# Space based anime



## InuYasha (Oct 30, 2013)

I'm trying to recall something that was on adult swim awhile ago,it had a young boy as capt. of a space ship and he travels around with all girls and a horny robot named MD? i'm sure someone knows what i'm referring to,I just can't think of the name off the top of my head...


----------



## Youkai (Oct 30, 2013)

I don't know about any horny robot but except for this maybe Vandread could fit ...

are you searching for a "normal" series or a hentai ? (sorry if this question is Stupid, I don't know this "adult swim")


----------



## kupo3000 (Oct 30, 2013)

It's probably Tenchi Muyo!
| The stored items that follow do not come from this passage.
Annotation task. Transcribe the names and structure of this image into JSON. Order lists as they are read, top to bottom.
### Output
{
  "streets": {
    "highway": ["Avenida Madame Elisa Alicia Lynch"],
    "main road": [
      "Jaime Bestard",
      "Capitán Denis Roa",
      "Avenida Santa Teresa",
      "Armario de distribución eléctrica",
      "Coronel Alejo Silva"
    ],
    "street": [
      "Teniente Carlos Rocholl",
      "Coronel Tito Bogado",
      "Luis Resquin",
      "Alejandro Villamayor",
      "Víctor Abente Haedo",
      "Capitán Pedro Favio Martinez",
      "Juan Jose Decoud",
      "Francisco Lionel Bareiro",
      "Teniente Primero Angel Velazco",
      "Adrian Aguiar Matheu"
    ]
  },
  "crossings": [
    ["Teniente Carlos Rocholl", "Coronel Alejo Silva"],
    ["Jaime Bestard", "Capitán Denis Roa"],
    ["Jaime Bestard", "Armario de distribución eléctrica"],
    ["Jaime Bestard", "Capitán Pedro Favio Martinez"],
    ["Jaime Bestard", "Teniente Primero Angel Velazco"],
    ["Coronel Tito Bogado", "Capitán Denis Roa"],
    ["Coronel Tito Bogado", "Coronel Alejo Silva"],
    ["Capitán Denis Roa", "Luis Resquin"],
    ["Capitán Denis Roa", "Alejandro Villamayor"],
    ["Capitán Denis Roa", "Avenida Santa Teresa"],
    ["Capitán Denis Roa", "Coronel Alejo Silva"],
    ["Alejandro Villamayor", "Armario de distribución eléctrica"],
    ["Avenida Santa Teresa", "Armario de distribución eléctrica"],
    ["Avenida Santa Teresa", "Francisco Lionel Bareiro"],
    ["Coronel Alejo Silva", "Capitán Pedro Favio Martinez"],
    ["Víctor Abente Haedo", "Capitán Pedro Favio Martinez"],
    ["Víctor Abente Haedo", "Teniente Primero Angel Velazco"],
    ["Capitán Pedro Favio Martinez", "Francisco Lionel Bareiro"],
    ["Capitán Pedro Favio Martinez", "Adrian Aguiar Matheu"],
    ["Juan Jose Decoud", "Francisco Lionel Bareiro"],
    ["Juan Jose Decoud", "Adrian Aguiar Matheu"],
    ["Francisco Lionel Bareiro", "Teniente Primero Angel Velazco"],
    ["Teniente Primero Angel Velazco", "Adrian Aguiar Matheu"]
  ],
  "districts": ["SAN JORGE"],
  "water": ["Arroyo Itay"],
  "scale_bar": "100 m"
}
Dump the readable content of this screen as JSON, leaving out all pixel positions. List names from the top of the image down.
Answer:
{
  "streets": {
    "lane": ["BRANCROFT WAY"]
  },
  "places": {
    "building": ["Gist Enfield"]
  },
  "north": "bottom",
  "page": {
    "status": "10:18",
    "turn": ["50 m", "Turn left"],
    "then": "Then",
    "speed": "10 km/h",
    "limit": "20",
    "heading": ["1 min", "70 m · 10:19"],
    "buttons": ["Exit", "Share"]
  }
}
GXP
http://en.wikipedia.org/wiki/Tenchi_Muyo!_GXP


----------



## dragonblood9999 (Oct 30, 2013)

InuYasha said:


> I'm trying to recall something that was on adult swim awhile ago,it had a young boy as capt. of a space ship and he travels around with all girls and a horny robot named MD? i'm sure someone knows what i'm referring to,I just can't think of the name off the top of my head...


 
was it Vandread.
at least it sound alot like it. well there was no horny robot


----------



## InuYasha (Oct 30, 2013)

kupo3000 said:


> It's probably Tenchi Muyo! GXP
> http://en.wikipedia.org/wiki/Tenchi_Muyo!_GXP


 
Yeah thats the one, thanks...


----------



## Ericthegreat (Oct 30, 2013)

Watch the original tenchi muyo as well :


----------



## InuYasha (Oct 30, 2013)

Ericthegreat said:


> Watch the original tenchi muyo as well :


 
As long as there dubbed in english i'd give it a go I don't like subs,so which one is first if it's dubbed? I seen like 4 or 5 different ones...


----------



## RedCoreZero (Oct 30, 2013)

Now watch Space Ghost Coast to Coast


----------



## Ericthegreat (Oct 31, 2013)

InuYasha said:


> As long as there dubbed in english i'd give it a go I don't like subs,so which one is first if it's dubbed? I seen like 4 or 5 different ones...


Seems it was Tenchi Universe, then tenchi in tokyo.
http://en.wikipedia.org/wiki/Tenchi_Muyo!
Didnt know there was a 6 ep ova series before the anime tho.


----------